* [Collected data]:
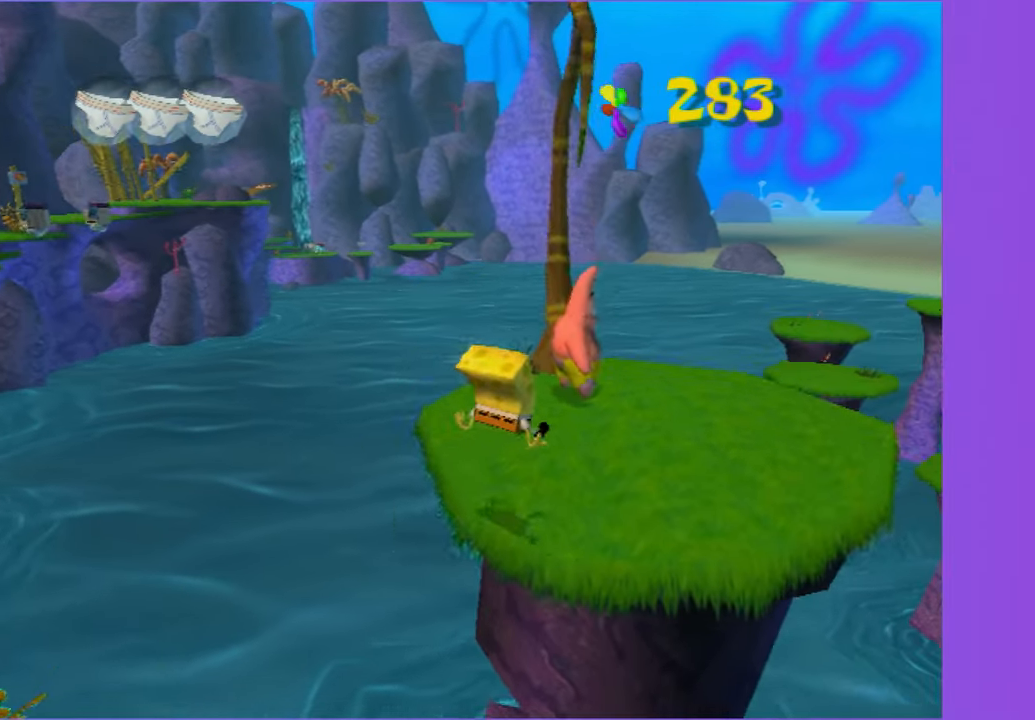
{"buttons": [], "left_stick": "up-right", "right_stick": "center", "button_events": []}
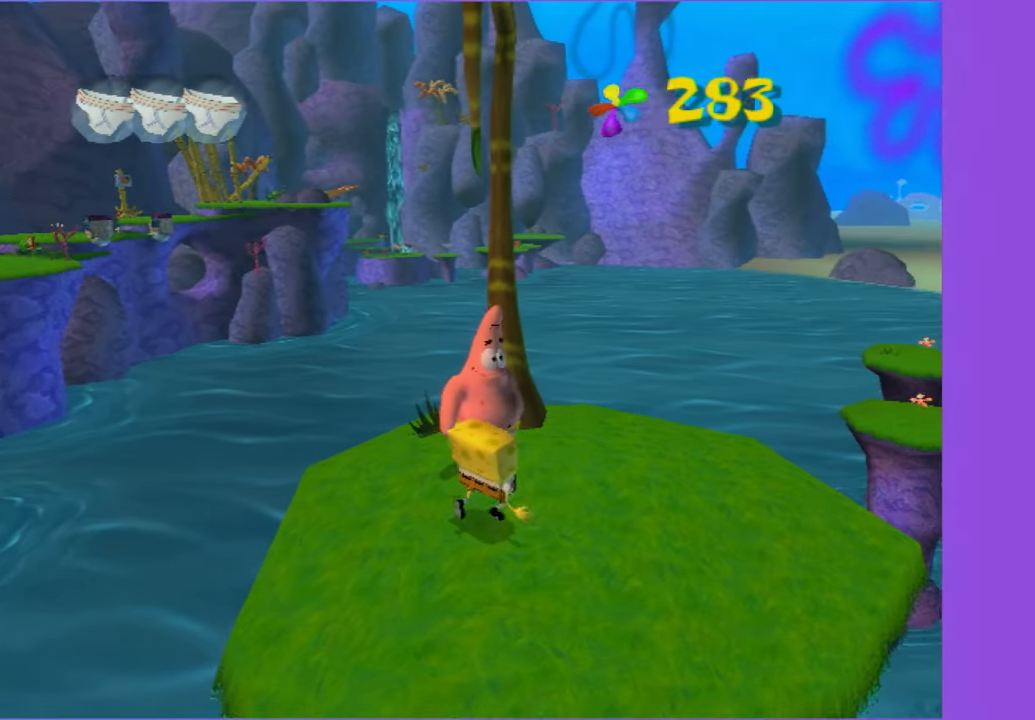
{"buttons": [], "left_stick": "down", "right_stick": "center", "button_events": [[200, "B", "down"], [284, "B", "up"], [400, "B", "down"], [484, "B", "up"]]}
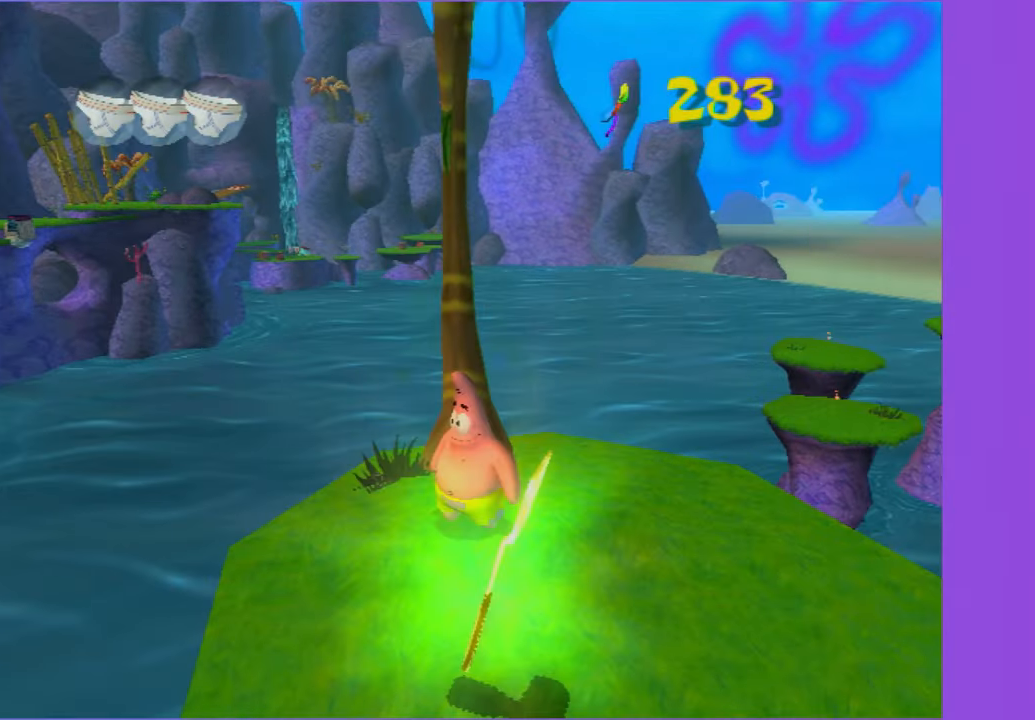
{"buttons": [], "left_stick": "center", "right_stick": "center", "button_events": []}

* [Description of the task]: Retype each line above exactly and leave out any picture.

* [Response to this task]:
{"buttons": [], "left_stick": "up-right", "right_stick": "center", "button_events": []}
{"buttons": [], "left_stick": "down", "right_stick": "center", "button_events": [[200, "B", "down"], [284, "B", "up"], [400, "B", "down"], [484, "B", "up"]]}
{"buttons": [], "left_stick": "center", "right_stick": "center", "button_events": []}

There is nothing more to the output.